*** Block opens ***

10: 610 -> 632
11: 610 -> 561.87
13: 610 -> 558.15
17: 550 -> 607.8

*** Block closes ***
*** Block opens ***

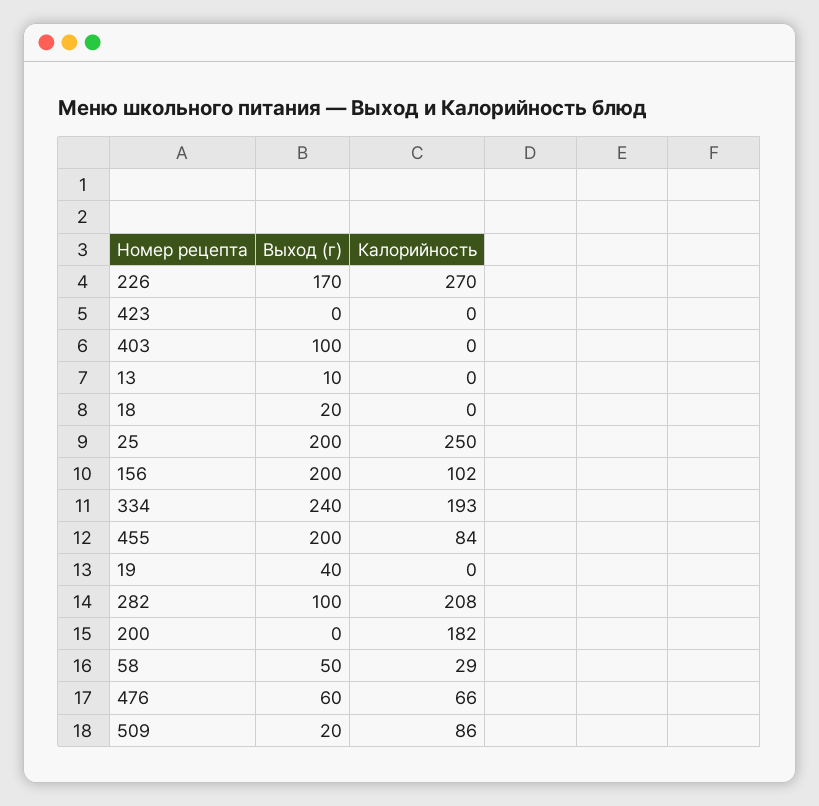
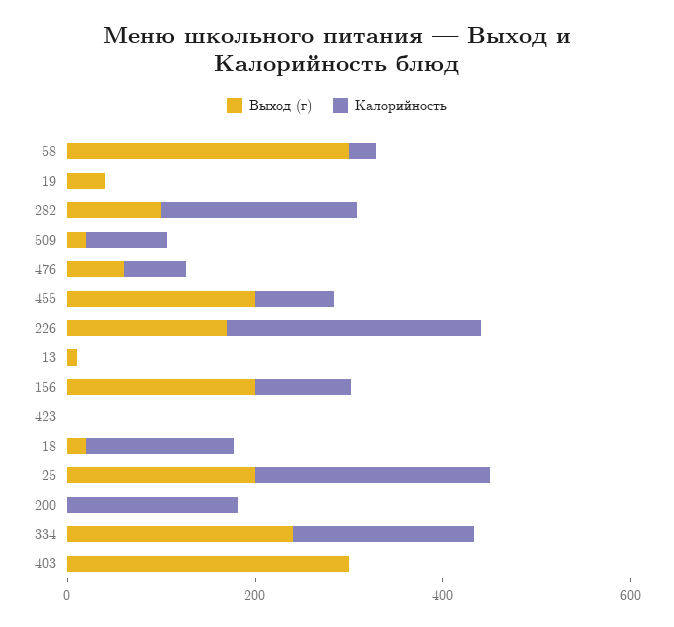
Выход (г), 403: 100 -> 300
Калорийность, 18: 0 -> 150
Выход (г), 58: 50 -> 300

*** Block closes ***

DESCRIPTION OF THE TASK: Could you retype exactly the lines above, starting at the line that contains "Выход (г), 403: 100 -> 300" and ending at the line that contains "Выход (г), 58: 50 -> 300", and nothing more?

SOLUTION TO THE PROBLEM:
Выход (г), 403: 100 -> 300
Калорийность, 18: 0 -> 150
Выход (г), 58: 50 -> 300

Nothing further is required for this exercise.